++++ Supplied material

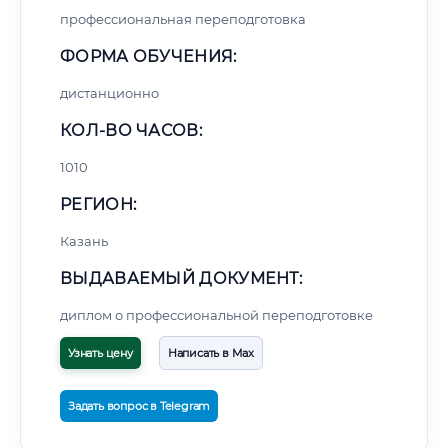
профессиональная переподготовка
ФОРМА ОБУЧЕНИЯ:
дистанционно
КОЛ-ВО ЧАСОВ:
1010
РЕГИОН:
Казань
ВЫДАВАЕМЫЙ ДОКУМЕНТ:
диплом о профессиональной переподготовке
Узнать цену
Написать в Max
Задать вопрос в Telegram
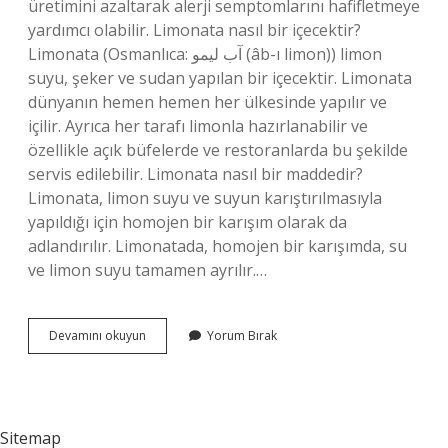
üretimini azaltarak alerji semptomlarını hafifletmeye
yardımcı olabilir. Limonata nasıl bir içecektir?
Limonata (Osmanlıca: آب ليمو (âb-ı limon)) limon
suyu, şeker ve sudan yapılan bir içecektir. Limonata
dünyanın hemen hemen her ülkesinde yapılır ve
içilir. Ayrıca her tarafı limonla hazırlanabilir ve
özellikle açık büfelerde ve restoranlarda bu şekilde
servis edilebilir. Limonata nasıl bir maddedir?
Limonata, limon suyu ve suyun karıştırılmasıyla
yapıldığı için homojen bir karışım olarak da
adlandırılır. Limonatada, homojen bir karışımda, su
ve limon suyu tamamen ayrılır.…
Limonata
Devamını okuyun
Yorum Bırak
Özelliği
Nedir
Sitemap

++++++++

▶ **To-do item**:
If a line in the material above contains "içecektir", show that line.

▶ **Answer to the exercise**:
yardımcı olabilir. Limonata nasıl bir içecektir?
suyu, şeker ve sudan yapılan bir içecektir. Limonata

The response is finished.